Under the terms of the agreement, the transaction features an initial closing payment of $50 million. An additional earn-out consideration of up to $150 million is contingent upon structural value creation within the Chilean market. Crucially for Millicom’s investors, the acquired business will not be consolidated into Millicom’s financial statements during the period of joint ownership. All financial obligations, including existing debt and the earn-out payments, are non-recourse to Millicom and will be serviced exclusively by the cash flows of the acquired entity. To further ensure stability, Telefónica is required to contribute approximately USD 92 million (CLP 79 billion) at closing to fortify the company’s balance sheet.

The partnership includes a robust shareholders’ agreement that outlines a clear path for future ownership. Millicom maintains a call option to acquire NJJ’s stake during the fifth and sixth years following the closing. This option is set at a 10% discount to Millicom’s prevailing trading multiples and can be settled in Millicom shares. Should Millicom decline to exercise this option, NJJ holds a reciprocal call option to acquire Millicom’s 49% stake under similar pricing methodologies. This “option-based” approach allows Millicom to manage the asset’s turnaround before committing to full ownership.

From an operational standpoint, Millicom will lead the business from day one. The company intends to implement its “operational playbook” to stabilize what has been characterized as a challenged asset. Marcelo Benitez, CEO of Millicom, emphasized that the deal reflects a disciplined and pragmatic approach to value creation. By isolating leverage and limiting upfront risk, Millicom gains immediate operational control in one of Latin America’s most developed and competitive telecommunications markets without compromising its broader financial health.
::::
→ **AIM A**: Reproduce verbatim the lines of the records from the line with "yellow circle: moved 6 px left, 2 px down" up to and including the final line of the records, omitting the pictures.
The passage and the records are unrelated to each other.

(Data records)
::::
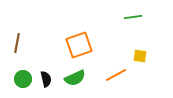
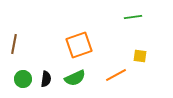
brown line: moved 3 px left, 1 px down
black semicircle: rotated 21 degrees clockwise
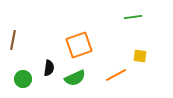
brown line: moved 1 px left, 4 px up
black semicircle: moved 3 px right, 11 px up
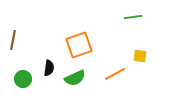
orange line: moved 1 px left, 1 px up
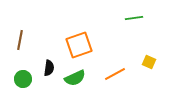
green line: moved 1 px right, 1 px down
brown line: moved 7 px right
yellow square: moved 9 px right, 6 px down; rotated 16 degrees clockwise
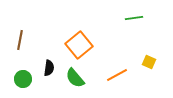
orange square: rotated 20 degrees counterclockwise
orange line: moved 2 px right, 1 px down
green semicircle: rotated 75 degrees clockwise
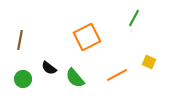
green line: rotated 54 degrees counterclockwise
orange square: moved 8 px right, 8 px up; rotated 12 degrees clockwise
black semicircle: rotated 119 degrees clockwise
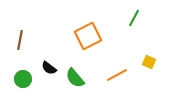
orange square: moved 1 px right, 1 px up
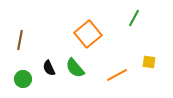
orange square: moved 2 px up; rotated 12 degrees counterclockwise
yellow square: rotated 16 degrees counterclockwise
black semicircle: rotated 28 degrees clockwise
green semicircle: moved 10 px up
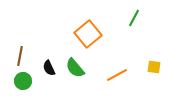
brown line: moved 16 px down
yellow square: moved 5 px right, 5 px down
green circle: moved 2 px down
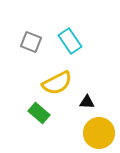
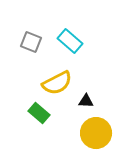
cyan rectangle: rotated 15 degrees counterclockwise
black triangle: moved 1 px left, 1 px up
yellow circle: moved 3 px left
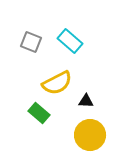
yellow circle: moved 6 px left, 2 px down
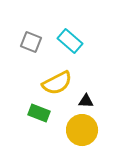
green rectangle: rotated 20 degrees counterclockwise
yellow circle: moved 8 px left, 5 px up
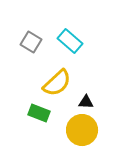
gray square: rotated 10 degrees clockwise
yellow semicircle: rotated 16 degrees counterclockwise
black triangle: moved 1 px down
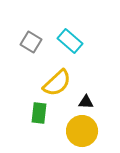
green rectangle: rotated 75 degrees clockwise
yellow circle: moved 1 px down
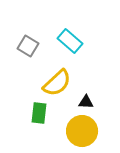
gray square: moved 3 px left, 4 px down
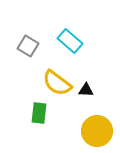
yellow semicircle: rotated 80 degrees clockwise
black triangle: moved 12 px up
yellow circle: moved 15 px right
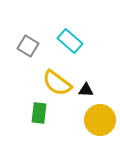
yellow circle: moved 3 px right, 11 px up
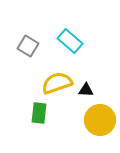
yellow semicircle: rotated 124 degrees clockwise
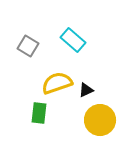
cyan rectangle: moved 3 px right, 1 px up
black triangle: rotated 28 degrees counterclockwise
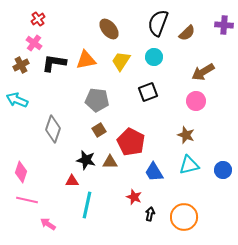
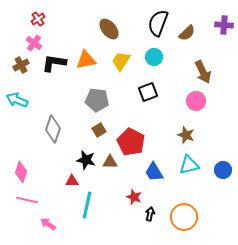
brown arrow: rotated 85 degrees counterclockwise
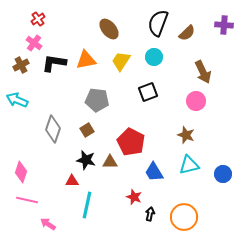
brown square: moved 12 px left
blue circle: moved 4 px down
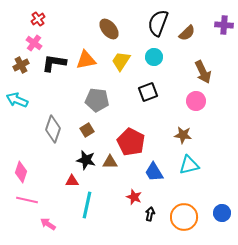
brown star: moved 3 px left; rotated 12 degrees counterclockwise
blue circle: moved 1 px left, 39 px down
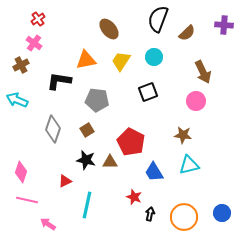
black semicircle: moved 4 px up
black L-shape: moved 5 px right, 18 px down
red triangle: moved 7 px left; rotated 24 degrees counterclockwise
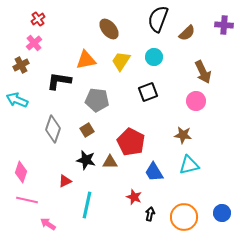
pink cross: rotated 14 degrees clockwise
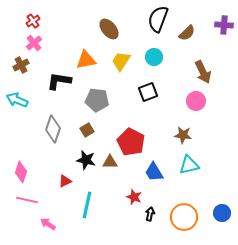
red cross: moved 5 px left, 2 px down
::::
→ **AIM B**: Condense the passage's paragraph beginning "Under the terms of the agreement" into a short bulleted list that keeps its main facts.

→ **CORRECT RESULT A**:
yellow circle: moved 6 px left, 2 px down
green rectangle: rotated 20 degrees counterclockwise
yellow circle: moved 8 px left, 5 px up
gray square: rotated 10 degrees clockwise
yellow semicircle: rotated 16 degrees counterclockwise
black triangle: moved 1 px down
green rectangle: rotated 75 degrees clockwise
yellow circle: moved 1 px down
gray square: moved 3 px left, 4 px down
yellow semicircle: rotated 80 degrees clockwise
black triangle: moved 12 px up
yellow circle: moved 15 px right
yellow circle: moved 3 px right, 11 px up
yellow semicircle: rotated 124 degrees clockwise
cyan rectangle: moved 3 px right, 1 px up
black triangle: rotated 28 degrees counterclockwise
brown arrow: rotated 85 degrees counterclockwise
brown square: moved 12 px left
blue circle: moved 4 px down
brown star: moved 3 px left; rotated 12 degrees counterclockwise
blue circle: moved 1 px left, 39 px down
black semicircle: moved 4 px up
black L-shape: moved 5 px right, 18 px down
red triangle: moved 7 px left; rotated 24 degrees counterclockwise
pink cross: rotated 14 degrees clockwise
red cross: moved 5 px left, 2 px down

→ **CORRECT RESULT B**:
- Initial closing payment: $50 million.
- Earn-out of up to $150 million, contingent on structural value creation in the Chilean market.
- The acquired business will not be consolidated into Millicom's financial statements during joint ownership.
- All financial obligations, including existing debt and earn-out payments, are non-recourse to Millicom and serviced only by the acquired entity's cash flows.
- Telefónica must contribute about USD 92 million (CLP 79 billion) at closing to strengthen the company's balance sheet.